• [TASK INSTRUCTIONS]
1) Using the coil-cleaning guide below, explain in one to three sentences why a pressure washer should not be aimed straight into the fins.
2) Carry on the coil-cleaning guide below, starting right after its final sentence.
**** TEXT FOR ANALYSIS
Cleaning and Disinfecting Heat Exchangers — AC Condenser and Evaporator Coils

A fouled coil raises operating pressures, kills COP/EER and breeds biofilm. Below is a service procedure for condenser and evaporator coils driven by measured criteria, not by eyeballing.

Why it matters — impact on performance

A blocked condenser raises condensing pressure and temperature. Rule of thumb: every ~1 K rise in condensing temperature costs roughly 2–3% in capacity and added compressor power. A dirty evaporator drops suction pressure, lowers superheat and, at the extreme, frosts the fins and floods liquid back to the compressor.

Diagnose with instruments, not by sight: before cleaning, record pressures, on/off-coil air temperatures, superheat and subcool. After cleaning, the same readings show the real gain — fin appearance alone is not a reliable measure.

Chemicals and tools — what to use and avoid

Aluminium fins on copper tubes are pH-sensitive. Use dedicated products: alkaline (foaming) cleaners for greasy condenser fouling, acidic ones only where the manufacturer permits. Never use aqua regia, hydrochloric acid or aggressive household degreasers — galvanic Al/Cu corrosion and fin pitting follow. Dilute strictly per the data sheet (typ. 1:4–1:10) and rinse to neutral pH.

Tools: pump/pressure sprayer, fin comb to straighten lamellae, soft brush along (never across) the fins, dry nitrogen/compressed air at controlled pressure. Do not aim a pressure washer straight into the fins — you bend them and lose heat-transfer area. For evaporator disinfection use an authorised biocide (e.g. quaternary ammonium), not plain bleach.
********
**** DATASET EXTRACT
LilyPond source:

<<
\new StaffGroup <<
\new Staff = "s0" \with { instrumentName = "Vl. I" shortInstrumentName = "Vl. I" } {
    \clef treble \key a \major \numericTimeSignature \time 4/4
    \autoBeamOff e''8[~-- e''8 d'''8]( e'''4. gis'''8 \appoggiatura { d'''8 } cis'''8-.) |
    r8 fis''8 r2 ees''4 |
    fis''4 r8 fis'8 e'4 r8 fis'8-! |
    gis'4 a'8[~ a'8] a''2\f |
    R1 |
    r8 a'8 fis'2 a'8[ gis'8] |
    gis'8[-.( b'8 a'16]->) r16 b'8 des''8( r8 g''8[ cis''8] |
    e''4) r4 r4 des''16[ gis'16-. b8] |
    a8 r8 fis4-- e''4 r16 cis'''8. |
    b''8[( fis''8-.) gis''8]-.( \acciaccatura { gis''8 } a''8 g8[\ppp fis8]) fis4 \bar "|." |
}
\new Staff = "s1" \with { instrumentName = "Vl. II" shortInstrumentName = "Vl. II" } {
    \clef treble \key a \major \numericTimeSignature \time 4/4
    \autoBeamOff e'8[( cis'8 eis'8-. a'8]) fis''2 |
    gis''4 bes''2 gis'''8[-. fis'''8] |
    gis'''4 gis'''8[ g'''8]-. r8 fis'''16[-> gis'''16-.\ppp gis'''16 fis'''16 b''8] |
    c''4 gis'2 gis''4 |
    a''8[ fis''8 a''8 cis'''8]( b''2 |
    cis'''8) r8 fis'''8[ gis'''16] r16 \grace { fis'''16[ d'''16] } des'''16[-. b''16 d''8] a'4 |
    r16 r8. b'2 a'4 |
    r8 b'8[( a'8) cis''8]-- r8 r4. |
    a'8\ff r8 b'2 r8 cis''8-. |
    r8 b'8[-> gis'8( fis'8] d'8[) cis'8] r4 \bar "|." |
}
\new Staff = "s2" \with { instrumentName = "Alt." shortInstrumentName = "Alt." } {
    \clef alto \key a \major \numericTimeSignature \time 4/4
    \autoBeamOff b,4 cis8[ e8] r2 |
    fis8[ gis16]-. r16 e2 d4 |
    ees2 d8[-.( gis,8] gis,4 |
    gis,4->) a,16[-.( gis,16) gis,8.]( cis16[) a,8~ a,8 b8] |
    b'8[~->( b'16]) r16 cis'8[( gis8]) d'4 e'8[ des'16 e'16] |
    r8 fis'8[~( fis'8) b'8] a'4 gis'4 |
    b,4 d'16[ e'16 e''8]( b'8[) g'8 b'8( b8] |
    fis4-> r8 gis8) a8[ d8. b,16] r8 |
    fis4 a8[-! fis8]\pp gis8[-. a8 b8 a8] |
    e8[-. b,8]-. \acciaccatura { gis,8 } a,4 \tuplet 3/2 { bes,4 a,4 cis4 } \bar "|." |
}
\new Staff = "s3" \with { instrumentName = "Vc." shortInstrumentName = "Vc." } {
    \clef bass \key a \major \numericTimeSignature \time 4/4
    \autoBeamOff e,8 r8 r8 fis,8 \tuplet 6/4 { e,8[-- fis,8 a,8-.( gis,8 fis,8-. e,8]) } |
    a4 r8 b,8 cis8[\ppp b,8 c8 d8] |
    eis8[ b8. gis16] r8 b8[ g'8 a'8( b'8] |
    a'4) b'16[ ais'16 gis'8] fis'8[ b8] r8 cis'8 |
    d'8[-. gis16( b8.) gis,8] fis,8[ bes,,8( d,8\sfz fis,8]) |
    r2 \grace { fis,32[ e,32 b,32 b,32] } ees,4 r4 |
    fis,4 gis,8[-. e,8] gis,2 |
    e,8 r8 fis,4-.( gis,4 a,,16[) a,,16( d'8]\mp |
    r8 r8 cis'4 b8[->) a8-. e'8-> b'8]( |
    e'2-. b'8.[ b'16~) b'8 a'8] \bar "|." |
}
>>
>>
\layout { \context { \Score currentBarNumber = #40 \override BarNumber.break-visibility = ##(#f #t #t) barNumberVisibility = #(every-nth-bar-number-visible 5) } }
********
• [OUTPUTS IN ORDER]
1) Aiming a pressure washer directly into the fins bends them. Bent fins reduce the heat-transfer area of the coil.

2)
Procedure — condenser and evaporator step by step

Condenser: isolate power and apply LOTO, shield the fan motor and electronics. Blow off loose debris with compressed air from the discharge side (counter to normal airflow), apply foaming cleaner, allow dwell time (usually 3–5 min, do not let it dry), rinse generously with low-pressure water from inside out. Straighten bent fins with a comb of the correct FPI spacing.

Evaporator: remove/protect the condensate pan, clean and clear the trap and condensate drain (the most common cause of overflow). Apply the cleaner, then the biocide per the data-sheet contact time. Clean and disinfect the pan and condensate pump. Replace or wash the filters. Check drain fall and free flow. After treatment dry, reassemble, restore power and repeat the verification readings.

Pitfalls, safety and frequency

Common mistakes: brushing/washing with the fin grain instead of counter-flow, soaking the fan motor or bearings, leaving acidic cleaner unrinsed (corrosion shows up weeks later), bending fins with a pressure washer, skipping pan disinfection while only cleaning the coil. Wear PPE: goggles, chemical-resistant gloves, respiratory protection when fogging biocide in tight plenums.

Frequency depends on environment: outdoor condensers and commercial AC at least 1–2×/year; dusty sites (kitchens, industry, near cottonwood/trees) quarterly. Evaporators and pans in comfort-cooling, high-humidity systems — seasonally, with biocidal disinfection. Document every service with before/after readings — it is the proof of effectiveness and the basis for judging coil degradation.